Viele Menschen leiden nach einer überstandenen COVID-19 Infektion an einer Folgeerkrankung, dem sogenannten Long-COVID-Syndrom. Eine Forschungsgruppe der Universitätsmedizin Halle hat nun molekulare Hinweise auf verschiedene Subgruppen bei Long-COVID gefunden. Dabei treten Muster auf, die einen möglichen Therapieansatz versprechen. Die Daten legen nahe, dass unterschiedliche Mechanismen zur Entstehung des Syndroms führen, darunter auch eine „Umprogrammierung“ von Immunzellen.

Bei einer Infektion gehören bestimmte Immunzellen, sogenannte Makrophagen, zur ersten Schutzmauer der körpereigenen Abwehrreaktion. Gemeinsam mit deren Vorläufern, den Monozyten, sind sie wichtige Zellen des angeborenen Immunsystems. Entscheidend ist ihre Rolle bei der Aktivierung und Regulation der Immunreaktion, indem sie Immunfaktoren als Botenstoffe ausschütten. Die hallesche Forschungsgruppe um Prof. Dr. Mascha Binder zeigte bereits, dass die Blutkonzentration von drei dieser Immunfaktoren bei Menschen mit Long-COVID-Symptomen erhöht ist. Bisher war nicht klar, in welchem Umfang die Ausschüttung dieser Faktoren gestört ist und man vermutete, dass nicht beseitigte Virusreste im Blut während der akuten COVID-19 Phase die Regulation dieser Immunzellen beeinflussen könnten.
Hinweise auf mehrere Subgruppen von Long-COVID
„In der aktuellen Studie haben wir den Fokus auf weitere entzündungs- sowie fibrosefördernde Immunfaktoren gelegt, die durch Monozyten und Makrophagen ausgeschüttet werden können“, erklärt Dr. Christoph Schultheiß, Erstautor der Studie und wissenschaftlicher Mitarbeiter an der Universitätsklinik und Poliklinik für Innere Medizin IV der Universitätsmedizin Halle. „Dabei zeigte sich, dass bei Long-COVID die Regulation der Ausschüttung dieser Immunfaktoren erheblich gestört ist.“ Diese ‚Umprogrammierung‘ trat in zwei ausgeprägten Mustern auf, wie die Wissenschaftler herausfanden.

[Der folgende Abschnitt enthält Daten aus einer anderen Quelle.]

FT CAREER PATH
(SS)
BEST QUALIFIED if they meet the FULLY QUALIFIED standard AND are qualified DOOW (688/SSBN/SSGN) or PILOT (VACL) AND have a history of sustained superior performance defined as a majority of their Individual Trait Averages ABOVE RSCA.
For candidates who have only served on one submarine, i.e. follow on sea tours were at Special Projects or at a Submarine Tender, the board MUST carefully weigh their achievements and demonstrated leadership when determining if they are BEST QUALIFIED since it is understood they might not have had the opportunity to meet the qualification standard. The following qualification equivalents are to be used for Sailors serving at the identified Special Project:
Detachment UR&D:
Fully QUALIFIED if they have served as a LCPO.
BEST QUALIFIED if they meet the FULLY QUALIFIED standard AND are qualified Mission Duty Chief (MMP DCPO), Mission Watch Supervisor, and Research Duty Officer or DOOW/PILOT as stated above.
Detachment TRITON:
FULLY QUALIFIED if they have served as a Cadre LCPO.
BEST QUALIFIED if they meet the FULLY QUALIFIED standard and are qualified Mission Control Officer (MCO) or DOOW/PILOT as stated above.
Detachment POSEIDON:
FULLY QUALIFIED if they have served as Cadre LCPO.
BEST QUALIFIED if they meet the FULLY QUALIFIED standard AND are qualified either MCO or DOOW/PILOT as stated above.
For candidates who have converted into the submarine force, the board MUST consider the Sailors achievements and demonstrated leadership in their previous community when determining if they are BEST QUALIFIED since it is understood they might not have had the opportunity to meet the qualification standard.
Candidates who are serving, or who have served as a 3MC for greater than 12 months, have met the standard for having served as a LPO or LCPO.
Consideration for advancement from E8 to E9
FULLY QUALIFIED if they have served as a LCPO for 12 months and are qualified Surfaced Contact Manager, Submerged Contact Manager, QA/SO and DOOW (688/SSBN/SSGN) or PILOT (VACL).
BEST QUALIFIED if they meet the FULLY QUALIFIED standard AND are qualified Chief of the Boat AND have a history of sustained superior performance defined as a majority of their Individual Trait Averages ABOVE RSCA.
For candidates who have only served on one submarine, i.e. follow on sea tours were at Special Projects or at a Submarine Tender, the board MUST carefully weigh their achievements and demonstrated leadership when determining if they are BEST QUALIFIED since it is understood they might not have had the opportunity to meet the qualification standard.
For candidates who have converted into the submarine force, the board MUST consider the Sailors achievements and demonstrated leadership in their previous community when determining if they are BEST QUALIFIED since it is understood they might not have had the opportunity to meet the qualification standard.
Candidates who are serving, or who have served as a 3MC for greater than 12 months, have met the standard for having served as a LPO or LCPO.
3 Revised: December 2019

Darüber hinaus wurde die Blutkonzentration des viralen S1 Spike-Proteins, welches das COVID-19 Virus für die Infektion von Zellen nutzt, untersucht. Das ließ sich bei manchen Studienteilnehmenden nach überstandener COVID-19 Infektion nachweisen, insbesondere bei denen mit Long-COVID. Diese Blutwerte zeigten allerdings keinen Zusammenhang zu den entdeckten Mustern der deregulierten Immunreaktion, wie bisher vermutet wurde. „Wir gehen deshalb derzeit von verschiedenen molekularen Subgruppen bei Long-COVID aus, die auf unterschiedliche zugrundeliegende Mechanismen in der Entstehung der Erkrankung zurückzuführen sind“, so Schultheiß.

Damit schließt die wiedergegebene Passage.